From a country so wasted and desolate it seemed hopeless to expect a revenue for many years. The fabric of administration had to be built up again from the very bottom, and there was no money to do it with, far less to provide for that capital expenditure always necessary in a new country. Only Suakin, Halfa, and Dongola, from their longer military occupation, possessed even the rudiments of the machinery of government. No money was to be expected from England. More than that, every British officer in the Soudan was turning longing eyes to the war in South Africa. It was difficult to get new men with such an attraction elsewhere. Yet in spite of this it may be fairly said that the Soudan government has come safely through the troublous period of infancy. Sheer hard work on wise and statesman-like lines has had its due effect, and the British officials, most of them soldiers whose abilities would have brought them to distinction elsewhere could they have been spared, can so far congratulate themselves on the result of their patient labours.

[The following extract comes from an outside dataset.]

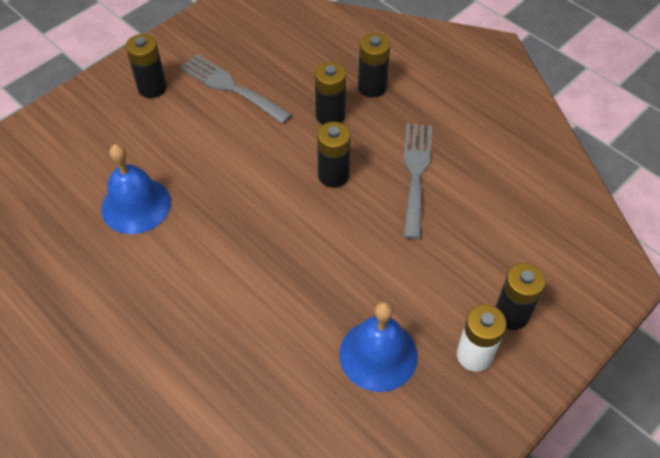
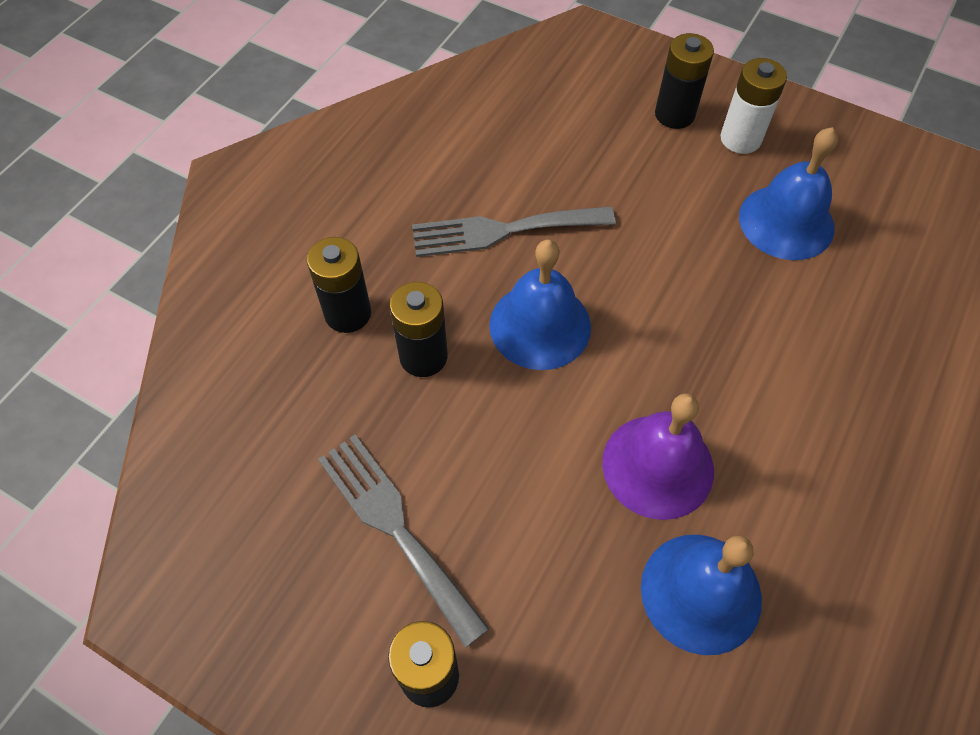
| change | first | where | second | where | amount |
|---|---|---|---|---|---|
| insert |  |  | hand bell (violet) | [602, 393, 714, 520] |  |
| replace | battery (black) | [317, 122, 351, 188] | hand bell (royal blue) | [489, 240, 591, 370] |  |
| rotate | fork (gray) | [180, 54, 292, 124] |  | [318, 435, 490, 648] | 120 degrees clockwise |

Though greatly shrunk within its former limits, the Anglo-Egyptian Soudan is still of very great extent. On the north the boundary with Egypt is now the twenty-second parallel, following this line, which passes just north of Wadi Halfa, right across the desert to the Tripoli border on the west, and to the Red Sea on the east. It then follows the coast past Suakin as far as a point about seventy miles south of Tokar, where it meets the Italian colony of Eritrea. Here, turning inland, it runs south-west, crossing the river Gash just above Kassala, down to a point on the Setit River, another tributary of the Atbara. Here Abyssinian territory begins, and the boundary trends more to the south than before, going by Gallabat and crossing the upper waters of the Rahad and the Dinder, tributaries of the Blue Nile, till it reaches the Blue Nile itself just above Famaka and Fazokhl. Hence it runs right south to the west of the Beni Shangul hills, across the Baro, Pibor, and Akobo rivers, all in the Upper Sobat district, till it reaches a point where the sixth degree of north latitude cuts the thirty-fifth degree of longitude east of Greenwich. The sixth parallel is roughly the line of division between the Soudan and the Uganda Protectorate as far as the Nile, the southernmost Soudanese post on the Nile being at Mongalla, and the northernmost British at Gondokoro. On the other side of the Nile the boundary, starting from Lake Albert, runs north-west for a very long distance along the Nile-Congo watershed, first along the Congo Free State, then along French Congoland, till it reaches the borders of Darfur. The corner, however, between the Nile and this line, as far west as the thirtieth degree of longitude east, and as far north as a point nearly opposite Mongalla, is known as the Lado Enclave, and is still held by the Belgians, being leased by them during the life of King Leopold. On reaching Darfur the boundary runs northwards along the western edge of that country to about the thirteenth parallel, and thence north-west across the desert to the borders of Tripoli.

In this vast area, some 1,200 miles in length and 1,000 in breadth at the broadest part, there is naturally an immense variety of country. The Northern Soudan is, with the exception of a strip of land along the Nile, almost a desert; it is, in fact, a lesser Egypt. Up to Shendi it is a rainless country. From Shendi to Khartoum, and some way south, there is a regular but not extraordinary rainfall during the months of July, August, and September. Further south, about parallel 13°, tropical rains begin, becoming heavier and longer towards the Abyssinian hills on the one side and the Upper White Nile and the Bahr el Ghazal on the other. With the rainfall the character of the country changes. To the west of the White Nile, between parallels 15° and 11°—that is, nearly as far south as Fashoda—the country of Kordofan and Darfur stretches in vast plains or steppes, covered with low thorny trees, mimosa and gum trees, and prickly-grass. Water is scarce, and stored in wells and the trunks of baobab-trees. There are occasional hills, which become greater and more numerous towards the west and the south. In Southern Kordofan the plains and valleys between the hills are rich in vegetation and huge trees. They are impassable during the rains, and also after them, until the long grass has been cleared by burning.